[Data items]

════════════════

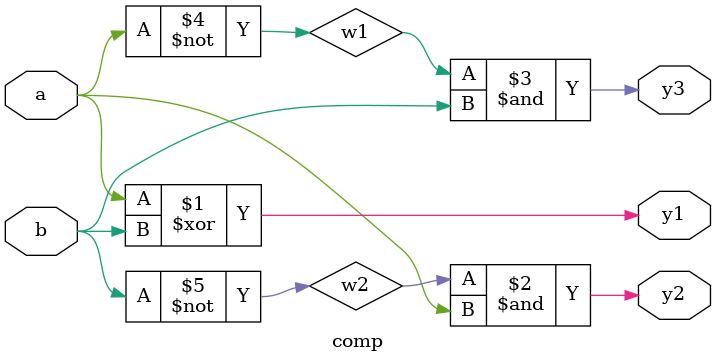
<source format=v>
module comp(y1,y2,y3,a,b);
//port declaration
input a,b;
output y1,y2,y3;
wire w1,w2;
//gate declaration
not g1(w1,a);
not g2(w2,b);
xor g3(y1,a,b);
and g4(y2,w2,a);
and g5(y3,w1,b);
//end of the module
endmodule

</source>
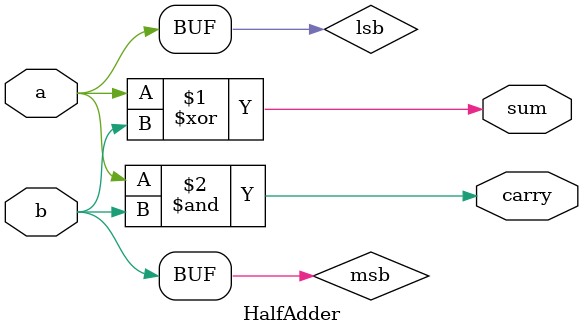
<source format=v>
`timescale 1ns / 1ps


module HalfAdder(
    input a,
    input b,
    output wire sum,
    output wire carry
    );
    
    wire lsb;
    wire msb;
    
    assign lsb = a;
    assign msb = b;
    assign sum = a ^ b;
    assign carry = a & b;

endmodule

</source>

════════════════

### Exercise description
Wherever the string "output" appears in a line of the records, copy that line.

### Response to the task
output y1,y2,y3;
    output wire sum,
    output wire carry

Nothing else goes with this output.